▶ Your objective: For the data below, retype word for word the lines from the one containing "Figure 16. Effects" through the one containing "Figure 4. Electrode-skin"; drop the pictures.

*** Task material ***

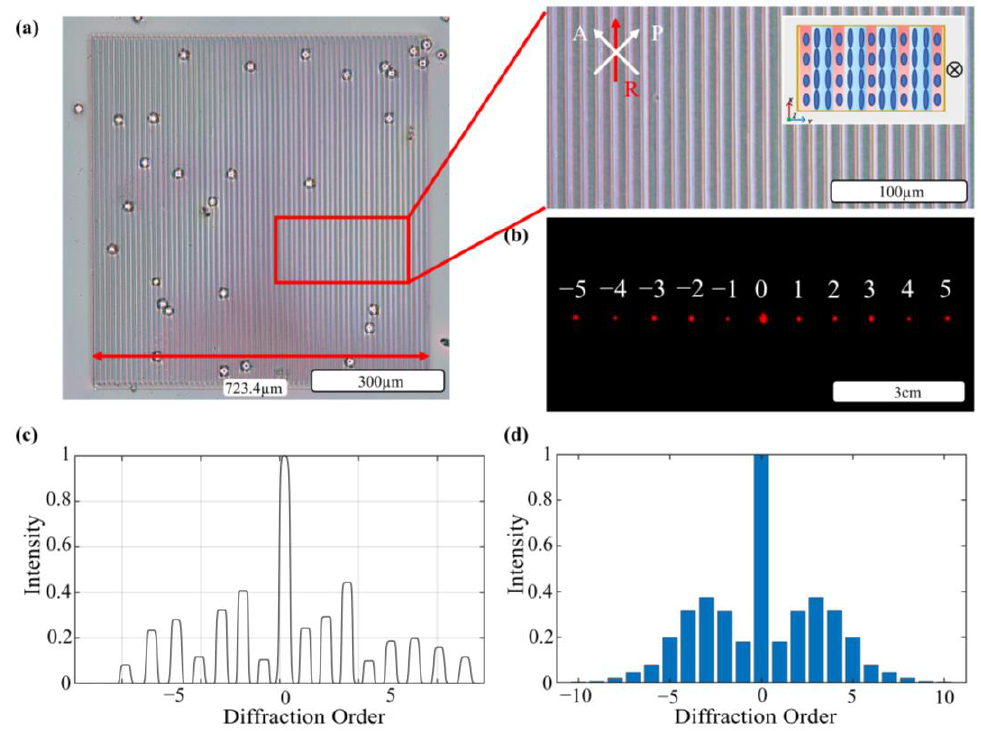
Figure 6. Characteristics of a laser-written diffraction grating in a free-standing LC film. ( a ) Polarizing optical microscope (POM) and ( b ) replay field images after delamination of the film. The white arrows labelled P and A refer to the orientations of the polarizer and analyzer, respectively, and the red arrow labelled R represents the rubbing direction of the alignment layers in the glass cell. ( c ) Experimental results of the intensity profile for the different diffraction orders. The results have been normalized to the value of the intensity of the zeroth order. ( d ) Simulated normalized intensity distribution for the free-standing film in the replay field after delamination.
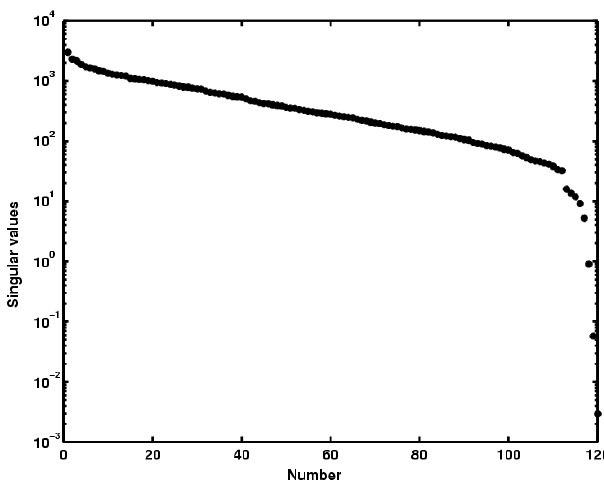
Fig. 7. Distribution of singular values for the geometric matrix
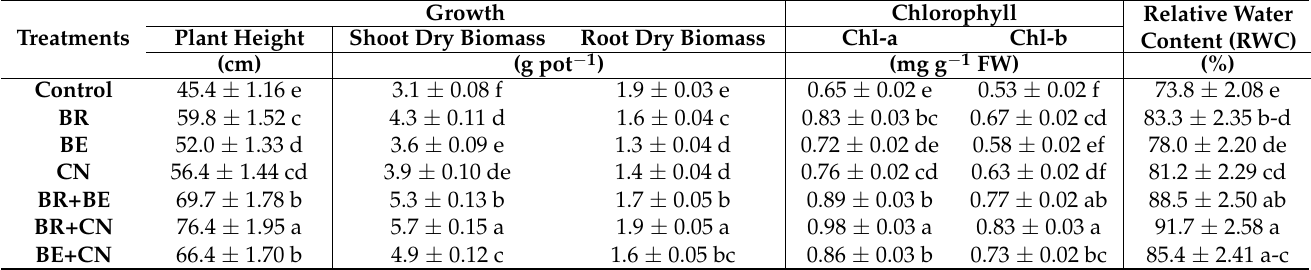
Table 2. The influences of BR, BE, and CN on growth and biomass, chlorophyll contents, and RWC in leaves of lentil grown on a Ni-affected soil are illustrated. Values characterized by the same letter are not significantly different at the α = 0.05 level. These values are the mean of three replicates ±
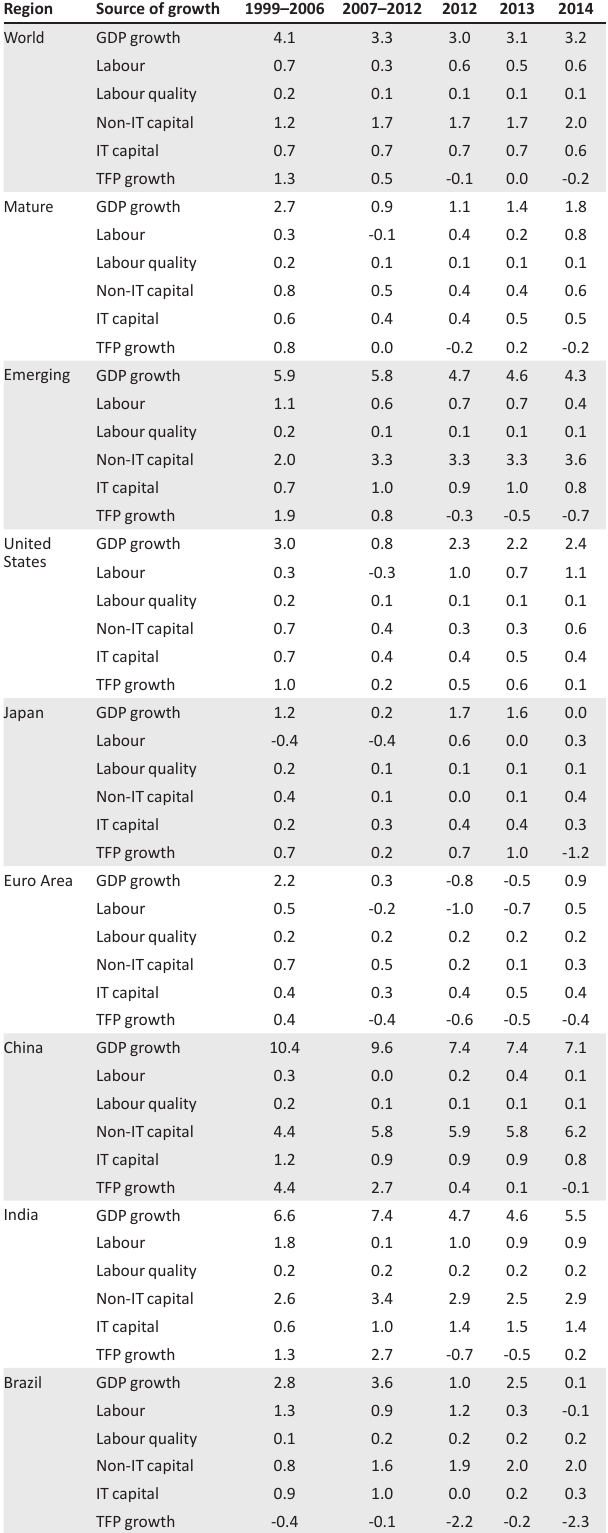
TABLE 1: Contributions of sources of growth to aggregate GDP growth, major regions,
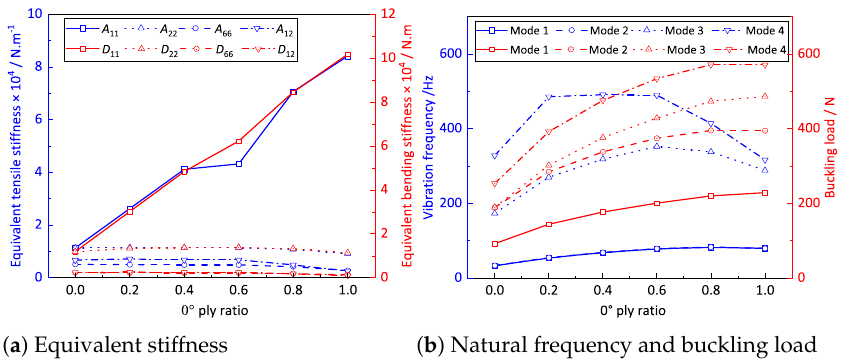
Figure 16. Effects of the structural parameters on the effective performances of the OSFP.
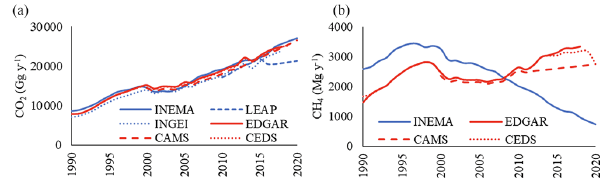
Figure 9. Comparison of PM 2 . 5 (a) and BC (b) emissions between this work (INEMA) and other local and global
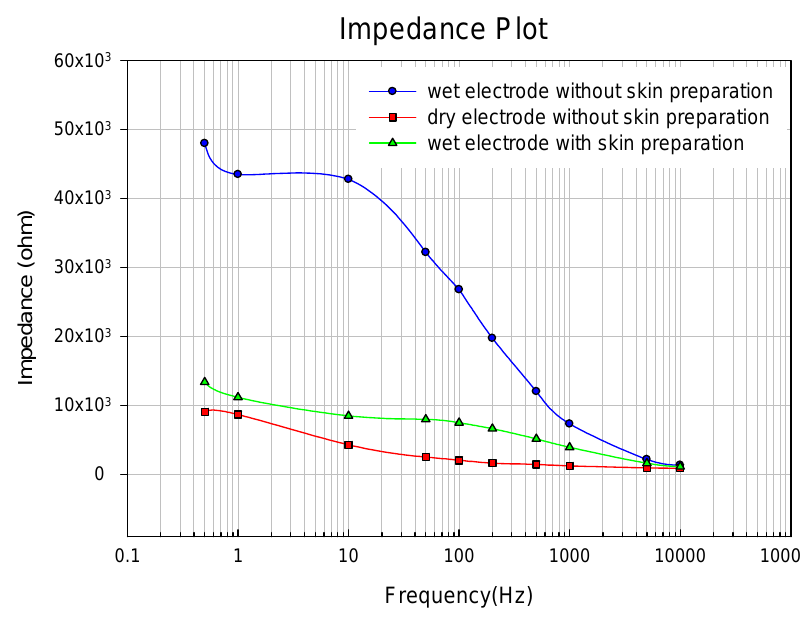
Figure 4. Electrode-skin interface impedance measurement result. Impedance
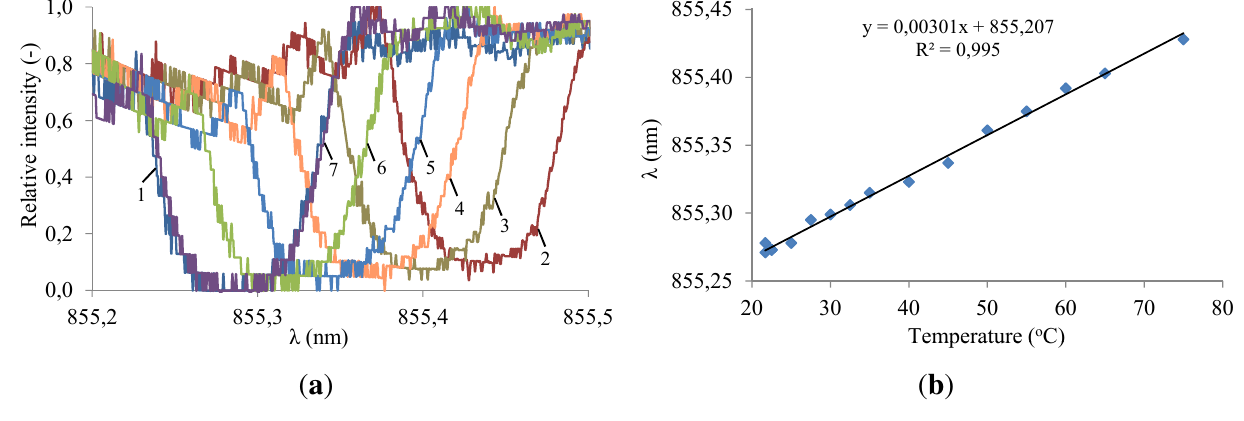
Figure 13. Temperature characterization of the fully embedded system. ( a ) 1: 21.7 °C (RT), 2: 75 °C, 3: 65 °C, 4: 55 °C, 5: 45 °C, 6: 35 °C, 7: 25 °C. Measured transmission spectra using the integrated VCSEL and photodetector system; ( b ) Wavelength extremum versus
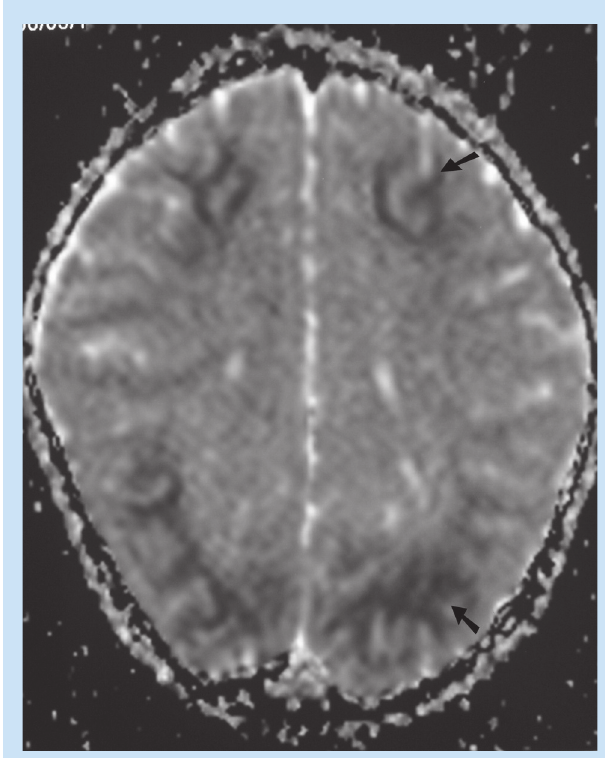
Fig. 2.4f. ADC map demonstrates inversion of the high signal abnormality seen at both anterior and posterior watershed regions (arrows) on DWI in a patient with a global hypoxic event. Reversal of the high DWI signal to a low ADC map signal confirms restricted diffusion associated with ischaemic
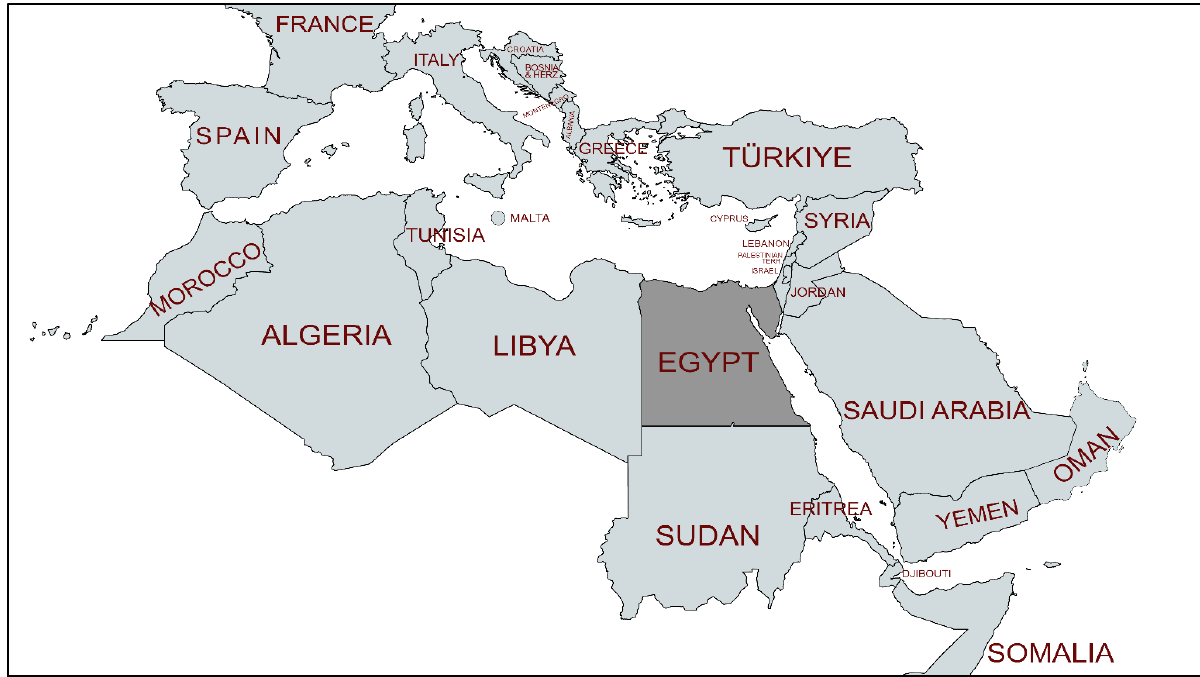
Figure 1. Map showing the location of Egypt, its surrounding water bodies (Mediterranean and Red Seas), and neighbouring countries.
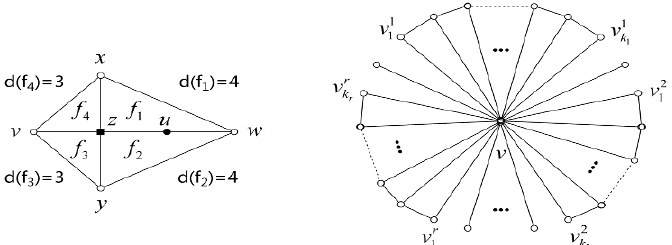
Figure 2. Some relative definitions to the proofs of the main theorems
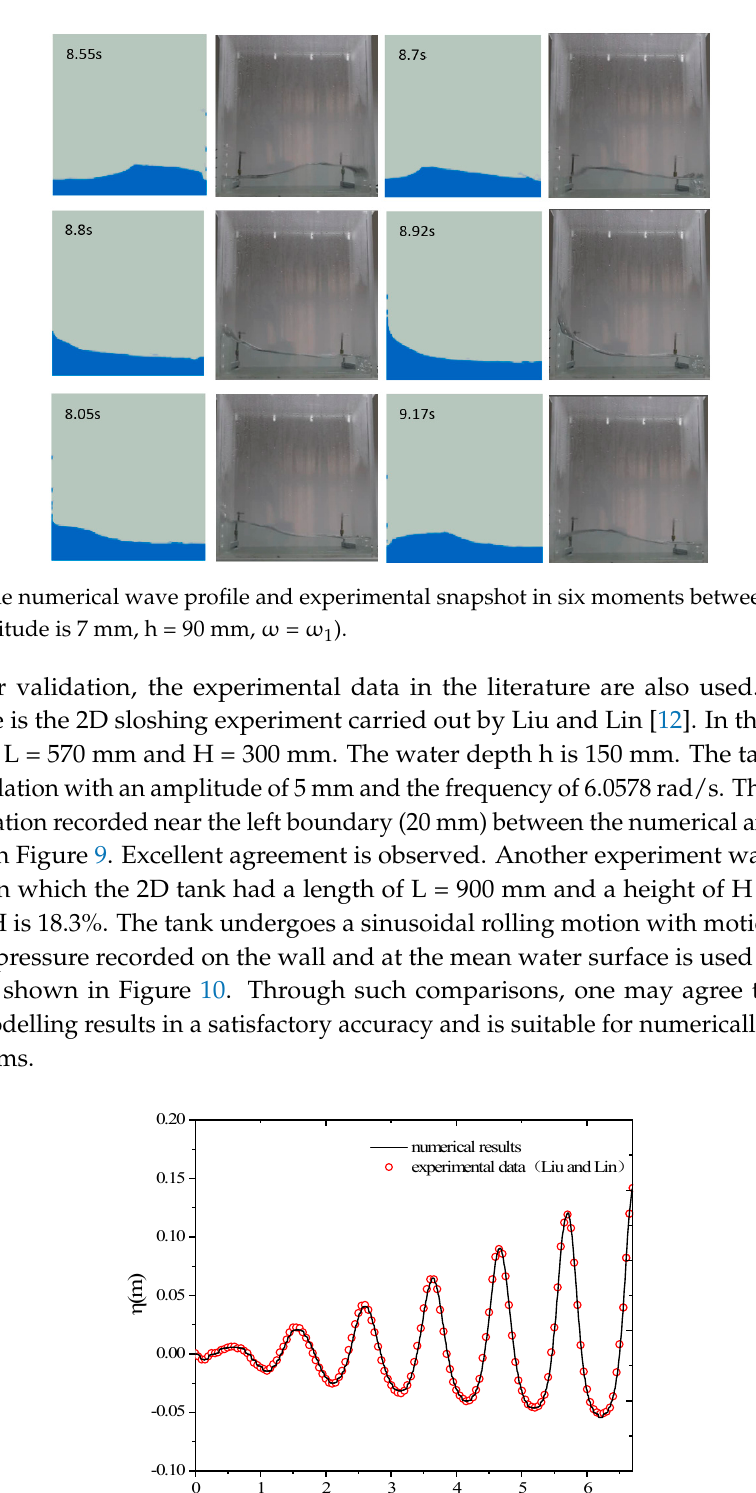
Figure 7. The Fast Fourier Transformation of the time history of the experimental and numerical pressure (amplitude is 7 mm, h = 90 mm, ω a = 0.5 ω 1 , ω b = 0.8 ω 1 ).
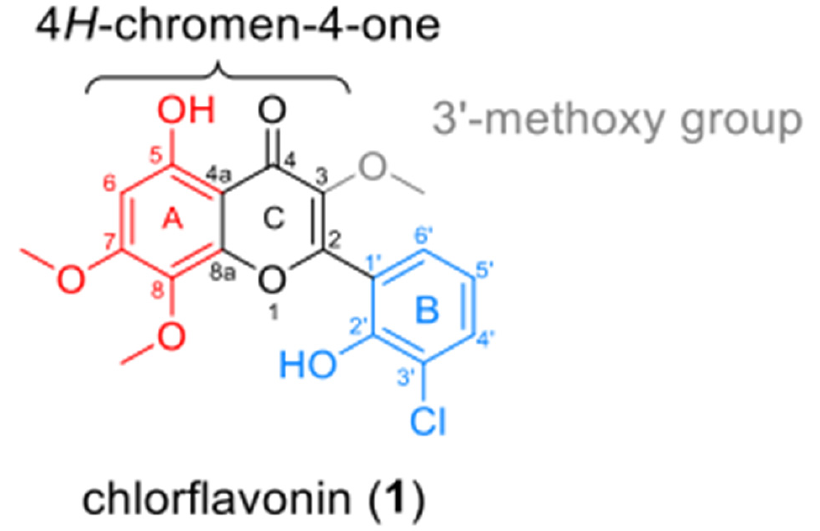
Figure 1. Structure and nomenclature of CF ( 1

*** End of Task material ***

▶ Expected output:
Figure 16. Effects of the structural parameters on the effective performances of the OSFP.
Figure 9. Comparison of PM 2 . 5 (a) and BC (b) emissions between this work (INEMA) and other local and global
Figure 4. Electrode-skin interface impedance measurement result. Impedance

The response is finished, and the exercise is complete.